The family home of a renowned gynaecologist who spent his formative years in Angus and whose work was described as “one of the great medical advances of the 20th century” has been marked with a prestigious blue plaque.
Professor Chassar Moir was born in Montrose in 1900 and attended Montrose Academy.
He went on to read medicine at Edinburgh University at the age of 17, becoming a Fellow of the Royal Colleges of Surgeons (FRCS) in 1926 and later, Fellow of the Royal College of Obstetricians and Gynaecologists.
He gained experience at various hospitals around Edinburgh and later as a GP in Redhill, Surrey.
Family and friends gathered for the unveiling of the plaque by his son, John Moir, at 11 Chadlington Road, Oxford.
Prof Moir died in 1977 and his family linked up with the Oxfordshire Blue Plaques Board to erect the tribute at the house where he lived between 1938 and 1957.
Tribute was given by David Barlow, Nuffield Professor of Obstetrics and Gynaecology Emeritus whilst John’s sister, Jane, added a family perspective.
In 1932 Professor Moir took up a research post at University College Hospital, London.
He had long been interested in the potential of ergot, a rye grass fungus, for stemming haemorrhages after childbirth, the cause of many deaths.

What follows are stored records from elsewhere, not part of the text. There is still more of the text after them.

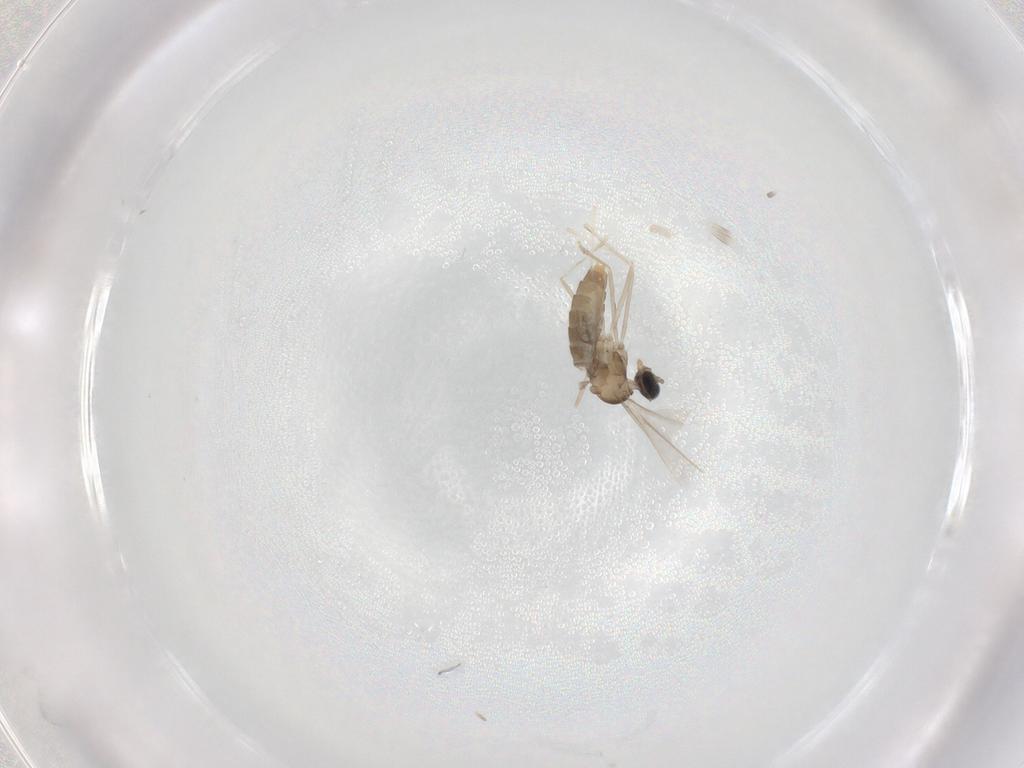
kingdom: Animalia
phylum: Arthropoda
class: Insecta
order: Diptera
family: Cecidomyiidae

He collaborated with the biochemist Harold Ward Dudley and they developed the fast-working drug Ergometrine which has saved countless lives.

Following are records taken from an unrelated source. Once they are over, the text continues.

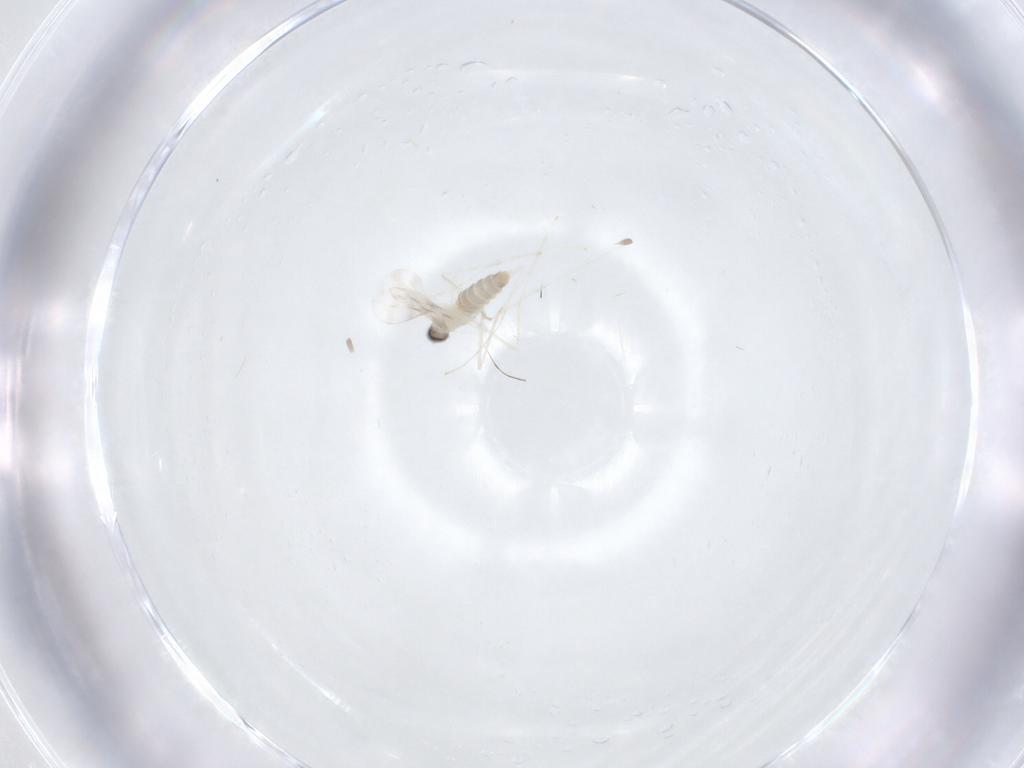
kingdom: Animalia
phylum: Arthropoda
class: Insecta
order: Diptera
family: Cecidomyiidae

The Lancet recorded in his obituary “it was one of the great medical advances of the 20th century and was a true gift to world medicine”.
Prof Moir made further significant improvements in the field, introducing an improved nitrous oxide apparatus to relieve pain in childbirth and pioneering the use of X-rays.
A renowned operative surgeon, he developed techniques for the repair of debilitating birth injuries.
In 1937 he was appointed first Nuffield Professor of Obstetrics and Gynaecology at the University of Oxford and was in charge of the newly expanded Nuffield Maternity Home at the hospital.
After the outbreak of war he arranged for a maternity unit to be set up at Ruskin College premises when the infirmary was overwhelmed by pregnant refugees arriving in Oxford from London.
He instituted a flying-squad service to be sent out to attend critical home deliveries.
He received many honorary degrees from British and overseas universities and was awarded a CBE in 1961. In retirement he moved to Charlbury.
He would travel up to London to work in an honorary capacity almost until the time of his death.
His funeral service was held in Charlbury and he was buried in the family lair at Sleepyhillock Cemetery, Montrose.
Commenting on the plaque his daughter, Priscilla, said it was a “splendid honour” to her father.
She added: “He was absolutely devoted to his work.”